443
Flame Made Nanopowder Processing Results in Low Temperature Sintering of β'’-Al2O3 Thin Films (50 µm) with TiO2 and ZrO2 Addition

Wednesday, 16 May 2018: 08:00
Room 609 (Washington State Convention Center)
R. Laine, E. Yi, and E. Temeche (University of Michigan)
β’’-Al2O3 is used commercially as a Na+ conducting ceramic electrolyte for its high ionic conductivity (0.2-0.3 S cm-1 at 300°C) and low materials’ costs. However, for batteries using β'’-Al2O3, about half of the cell resistance arises from the electrolyte itself because traditionally processed electrolyte materials are 1-2 mm thick. One can anticipate dramatic drops in cell resistance at <100 µm. However, traditional high sintering temperatures of 1600 °C/0-4 h cause rapid and excessive Na2O loss driving formation of the β- rather than β'’-Al2O3 phase lowering ionic conductivities limiting final properties. Known methods of β'’-Al2O3 sintering commonly involve covering the sample with the same powder to reduce Na2O loss. The quality (phase, particle size, particle morphology, etc.) of the starting powder has been shown to have a strong effect on β’’-Al2O3 sintering behavior.

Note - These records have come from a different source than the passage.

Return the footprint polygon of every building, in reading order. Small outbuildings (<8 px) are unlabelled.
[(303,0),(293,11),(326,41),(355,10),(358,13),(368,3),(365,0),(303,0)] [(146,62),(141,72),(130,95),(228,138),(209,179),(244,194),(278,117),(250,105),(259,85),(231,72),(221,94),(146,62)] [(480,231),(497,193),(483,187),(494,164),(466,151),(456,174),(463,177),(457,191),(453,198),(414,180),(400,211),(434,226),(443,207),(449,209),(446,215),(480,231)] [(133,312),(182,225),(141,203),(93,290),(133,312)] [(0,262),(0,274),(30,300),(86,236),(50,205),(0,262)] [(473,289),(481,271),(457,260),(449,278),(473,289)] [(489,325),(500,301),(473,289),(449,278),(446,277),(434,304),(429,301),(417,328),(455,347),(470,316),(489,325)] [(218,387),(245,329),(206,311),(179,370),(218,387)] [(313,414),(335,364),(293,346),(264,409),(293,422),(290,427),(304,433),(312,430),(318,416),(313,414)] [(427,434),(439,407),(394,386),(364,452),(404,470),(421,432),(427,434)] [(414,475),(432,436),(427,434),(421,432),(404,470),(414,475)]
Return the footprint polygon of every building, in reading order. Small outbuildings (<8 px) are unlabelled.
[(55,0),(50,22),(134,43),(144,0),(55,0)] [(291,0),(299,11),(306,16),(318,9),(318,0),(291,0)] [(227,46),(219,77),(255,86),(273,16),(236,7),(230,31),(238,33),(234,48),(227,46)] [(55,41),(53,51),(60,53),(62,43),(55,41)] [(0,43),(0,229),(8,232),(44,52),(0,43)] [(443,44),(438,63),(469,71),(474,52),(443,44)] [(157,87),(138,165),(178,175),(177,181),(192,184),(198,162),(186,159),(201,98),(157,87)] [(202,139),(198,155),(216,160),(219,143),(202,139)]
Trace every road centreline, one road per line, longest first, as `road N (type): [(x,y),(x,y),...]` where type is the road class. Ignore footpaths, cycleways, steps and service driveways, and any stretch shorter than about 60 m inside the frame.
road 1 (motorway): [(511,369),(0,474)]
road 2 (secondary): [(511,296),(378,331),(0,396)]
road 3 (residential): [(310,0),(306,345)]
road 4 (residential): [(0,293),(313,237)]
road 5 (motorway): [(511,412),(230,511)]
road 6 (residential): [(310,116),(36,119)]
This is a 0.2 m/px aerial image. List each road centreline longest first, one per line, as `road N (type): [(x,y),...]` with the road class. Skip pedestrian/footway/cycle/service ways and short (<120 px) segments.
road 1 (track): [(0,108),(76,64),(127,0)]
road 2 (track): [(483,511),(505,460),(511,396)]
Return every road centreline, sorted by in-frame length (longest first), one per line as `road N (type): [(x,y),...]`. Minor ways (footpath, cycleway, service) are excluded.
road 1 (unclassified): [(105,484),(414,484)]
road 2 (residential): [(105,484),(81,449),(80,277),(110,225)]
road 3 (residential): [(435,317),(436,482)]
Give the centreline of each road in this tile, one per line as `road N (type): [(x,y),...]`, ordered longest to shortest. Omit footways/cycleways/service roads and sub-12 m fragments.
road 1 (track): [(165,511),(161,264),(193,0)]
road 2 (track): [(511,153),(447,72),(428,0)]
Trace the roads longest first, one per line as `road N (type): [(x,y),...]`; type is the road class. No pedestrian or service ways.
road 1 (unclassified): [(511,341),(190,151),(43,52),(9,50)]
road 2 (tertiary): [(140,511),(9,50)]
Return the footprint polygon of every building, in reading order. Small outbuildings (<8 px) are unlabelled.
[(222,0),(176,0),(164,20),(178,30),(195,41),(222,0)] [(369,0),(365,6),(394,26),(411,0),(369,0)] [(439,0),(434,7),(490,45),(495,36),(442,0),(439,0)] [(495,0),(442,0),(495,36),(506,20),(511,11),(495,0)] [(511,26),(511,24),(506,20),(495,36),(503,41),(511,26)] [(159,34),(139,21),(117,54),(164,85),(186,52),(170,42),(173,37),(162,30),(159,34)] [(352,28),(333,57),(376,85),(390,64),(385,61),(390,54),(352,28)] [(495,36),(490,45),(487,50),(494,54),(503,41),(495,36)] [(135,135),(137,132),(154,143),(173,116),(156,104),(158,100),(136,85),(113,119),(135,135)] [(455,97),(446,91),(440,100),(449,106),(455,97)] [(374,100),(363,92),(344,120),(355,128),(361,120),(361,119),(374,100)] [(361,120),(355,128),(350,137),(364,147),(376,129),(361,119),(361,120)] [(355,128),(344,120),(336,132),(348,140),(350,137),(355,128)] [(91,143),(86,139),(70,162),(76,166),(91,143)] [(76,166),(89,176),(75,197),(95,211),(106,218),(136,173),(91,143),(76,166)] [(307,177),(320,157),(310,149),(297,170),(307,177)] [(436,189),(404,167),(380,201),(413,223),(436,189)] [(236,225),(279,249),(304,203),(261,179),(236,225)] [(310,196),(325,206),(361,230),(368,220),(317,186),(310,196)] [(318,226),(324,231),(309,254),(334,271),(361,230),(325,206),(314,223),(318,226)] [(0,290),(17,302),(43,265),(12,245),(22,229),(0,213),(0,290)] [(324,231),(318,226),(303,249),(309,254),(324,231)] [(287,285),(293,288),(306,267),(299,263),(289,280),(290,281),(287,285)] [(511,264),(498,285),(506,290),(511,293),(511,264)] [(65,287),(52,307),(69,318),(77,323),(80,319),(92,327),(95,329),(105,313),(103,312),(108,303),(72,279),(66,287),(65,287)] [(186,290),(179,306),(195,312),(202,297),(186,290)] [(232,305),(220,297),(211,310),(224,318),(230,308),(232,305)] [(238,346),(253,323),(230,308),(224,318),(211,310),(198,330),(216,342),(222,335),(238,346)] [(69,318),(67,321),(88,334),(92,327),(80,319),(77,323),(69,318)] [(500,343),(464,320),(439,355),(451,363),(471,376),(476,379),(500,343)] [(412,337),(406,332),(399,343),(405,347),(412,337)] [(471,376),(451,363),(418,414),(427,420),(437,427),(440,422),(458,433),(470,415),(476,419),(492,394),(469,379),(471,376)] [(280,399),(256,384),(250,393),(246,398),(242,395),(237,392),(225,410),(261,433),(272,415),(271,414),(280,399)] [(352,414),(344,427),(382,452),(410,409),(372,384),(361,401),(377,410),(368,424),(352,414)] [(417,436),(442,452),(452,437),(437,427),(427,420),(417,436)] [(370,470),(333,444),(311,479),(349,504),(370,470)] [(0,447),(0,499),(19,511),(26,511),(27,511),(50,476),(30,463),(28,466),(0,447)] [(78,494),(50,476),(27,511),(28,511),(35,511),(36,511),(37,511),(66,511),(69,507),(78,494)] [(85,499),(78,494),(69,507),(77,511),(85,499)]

In line with our latest success of using flame made nanopowders (NPs) to minimize the external energy input for sintering Li7La3Zr2O12, Li+ conducting ceramic electrolyte known for its difficulty in sintering, we show that the same can be achieved for β’’-Al2O3. In this study, β’’-Al2O3, TiO2 and ZrO2 NPs were produced by liquid-feed flame spray pyrolysis (LF-FSP). The NPs were then processed to green films (80 µm) by tape casting such that β'’-Al2O3 with 0, 1, 2, and 3 wt.% of TiO2 addition is produced. TiO2 was selected to aid sintering as Al3+ vacancies generated by Ti4+ doping promote the sintering process. Furthermore, low melting point (1050-1150 °C) Na2O-TiO­2 line compounds form inducing liquid phase sintering.

As expected, superior densification of β'’-Al2O3 films occurs with increasing TiO2 wt. %. Near full densities are reached at ≥ 1360 °C/2 h with 2 and 3 wt. % added TiO2. However β’’-Al2O3 content reaches only ~65 wt.% and the orientation of the c-axis is perpendicular to the film surface per XRD. The preferred conduction plane is perpendicular to the c-axis reducing net conductivity. Also, the large grain sizes seen in the 2 and 3 wt. % TiO2 samples suggest liquid phase sintering. To perturb grain reorientation during liquid phase sintering, and also pin grain boundaries to reduce grain growth, we introduced 10 wt. % of ZrO2 with 2 and 3 wt.% TiO2. The added ZrO2 may also reduce Na2O loss rate by reducing surface exposure of β’’-Al2O3.

Sintering of the aforementioned samples both reduces final grain sizes and degrees of c-axis orientation. Furthermore, nearly full densities could be accessed at 1320 °C/2 h with 85 wt.% β'’-Al2O3. Ionic conductivities obtained equal those reported by others. Our approach is scalable and economical for mass producing β'’-Al2O3 films. Furthermore, the combination of nanopowders with selected additives allows sintering β'’-Al2O3 at 1320 °C, the lowest ever reported.

Work supported on NSF subcontract from Na4B to University of Michigan and by a give from Mercedes-Daimler.